Private life is thus not completely eradicated. But the possibility of being photographed or photographed has increased enormously. In principle, we act more as if we were in the public space also in private contexts. This makes the ceiling height smaller. The need for private, mobile-free or eavesdropping-free rooms will increase. The new form of self-confession and intimidating publicity will create new secret, private spaces. The boundaries will be shifted, but the distinction between private and public will remain.

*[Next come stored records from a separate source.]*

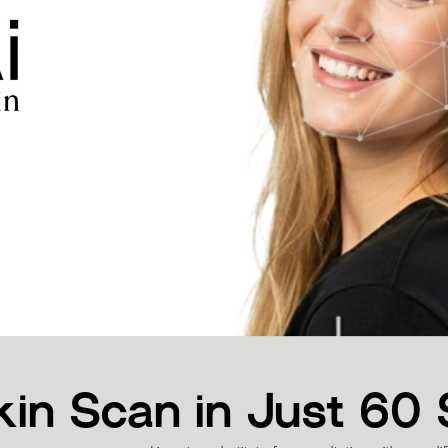
kin Scan in Just 60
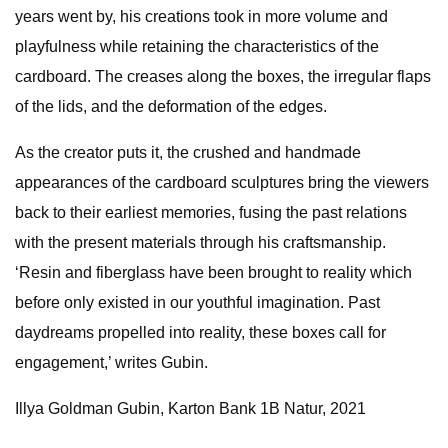
years went by, his creations took in more volume and
playfulness while retaining the characteristics of the
cardboard. The creases along the boxes, the irregular flaps
of the lids, and the deformation of the edges.
As the creator puts it, the crushed and handmade
appearances of the cardboard sculptures bring the viewers
back to their earliest memories, fusing the past relations
with the present materials through his craftsmanship.
‘Resin and fiberglass have been brought to reality which
before only existed in our youthful imagination. Past
daydreams propelled into reality, these boxes call for
engagement,’ writes Gubin.
Illya Goldman Gubin, Karton Bank 1B Natur, 2021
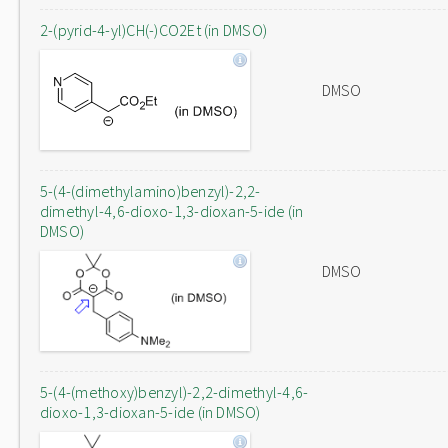
2-(pyrid-4-yl)CH(-)CO2Et (in DMSO)
DMSO
5-(4-(dimethylamino)benzyl)-2,2-
dimethyl-4,6-dioxo-1,3-dioxan-5-ide (in
DMSO)
DMSO
5-(4-(methoxy)benzyl)-2,2-dimethyl-4,6-
dioxo-1,3-dioxan-5-ide (in DMSO)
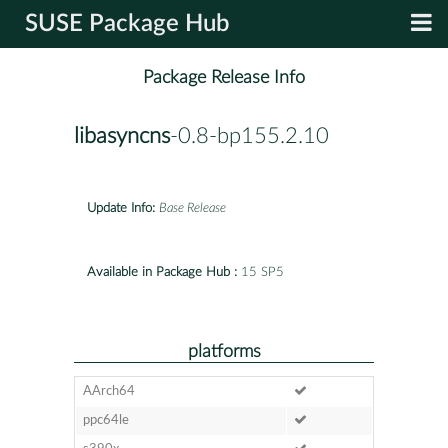
SUSE Package Hub
Package Release Info
libasyncns
-0.8-bp155.2.10
Update Info:
Base Release
Available in Package Hub :
15 SP5
platforms
AArch64
ppc64le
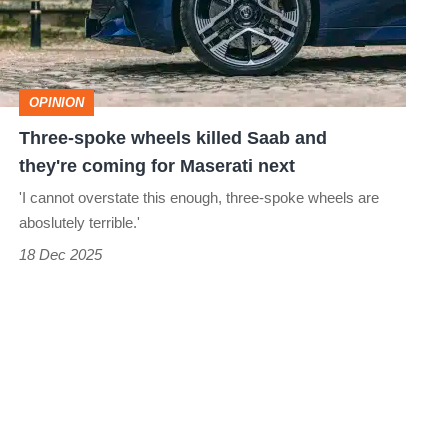
Saab
and
they're
OPINION
coming
Three-spoke wheels killed Saab and
for
they're coming for Maserati next
Maserati
'I cannot overstate this enough, three-spoke wheels are
next
aboslutely terrible.'
18 Dec 2025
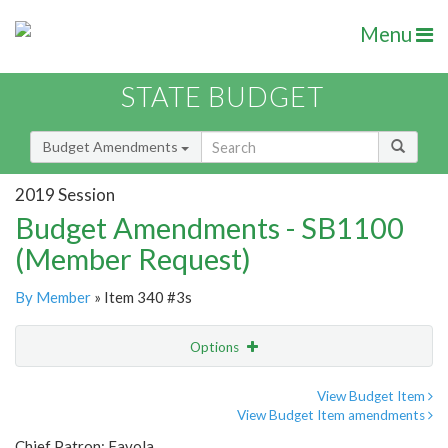
Menu
STATE BUDGET
Budget Amendments
2019 Session
Budget Amendments - SB1100
(Member Request)
By Member
» Item 340 #3s
Options
Amendment
Email
View Budget Item
View Budget Item amendments
Amendment Lookup
Chief Patron: Favola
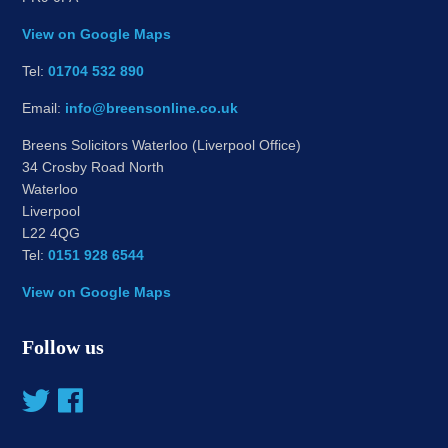
View on Google Maps
Tel:
01704 532 890
Email:
info@breensonline.co.uk
Breens Solicitors Waterloo (Liverpool Office)
34 Crosby Road North
Waterloo
Liverpool
L22 4QG
Tel:
0151 928 6544
View on Google Maps
Follow us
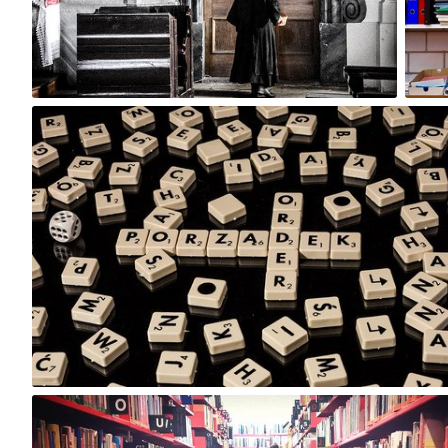
2
Hanna Gawrychowska
#79
16
Magda Parkitna
#392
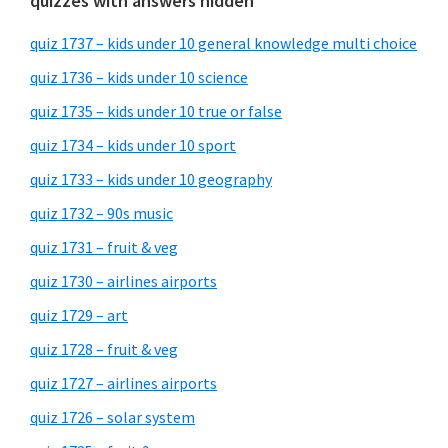
quizzes with answers hidden
quiz 1737 – kids under 10 general knowledge multi choice
quiz 1736 – kids under 10 science
quiz 1735 – kids under 10 true or false
quiz 1734 – kids under 10 sport
quiz 1733 – kids under 10 geography
quiz 1732 – 90s music
quiz 1731 – fruit & veg
quiz 1730 – airlines airports
quiz 1729 – art
quiz 1728 – fruit & veg
quiz 1727 – airlines airports
quiz 1726 – solar system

The citizen as a selfie. The question is how to use selfies in a socially relevant way that not only reinforces self-obsession. An example is certain forms of performative art that use selfies. The project Inside out (www.insideoutproject.net/en) consists of organizing a group that will promote a specific issue with a slogan. Anyone can participate. The group must have at least five participants, who then submit portraits of themselves. These selfies are printed as posters in large format, and sent back so that the participants can exhibit them by, for example, pasting them up in the local community. Here, selfies can form the basis for collective, political actions.
The selfie phenomenon therefore does not have to be just an expression of growing narcissism. Jocelyn Evans at the University of West Florida talks about "citizen-as-selfie", a new starting point for engaging in civil society. Last year's Facebook campaign to raise money to fight ALS (amyotrophic lateral sclerosis) fits well with this perspective. In one month, $ 100 million was raised. Participants were given the choice of pouring a bucket of ice water over their heads or paying $ 100. And each participant challenged three new friends. The action thus spread like a virus. The intimacy of the public combined with commitment gave positive results. However, most people were most concerned with sending selfies of themselves regardless of the case. ("Funniest ALS Ice Bucket Challenges" has over 10 million hits on YouTube.)
Here we have a good example of Bernard Mandeville's (1670–1733) old insight that private vices can be transformed into public virtues. This technique is well suited for transforming selfie selfishness into altruism.


Tjønneland is Dr. philos. and regular writer in Ny Tid. e-tjoenn@online.no

Eivind Tjønneland
Eivind Tjønneland
Historian of ideas and author. Regular critic in MODERN TIMES. (Former professor of literature at the University of Bergen.)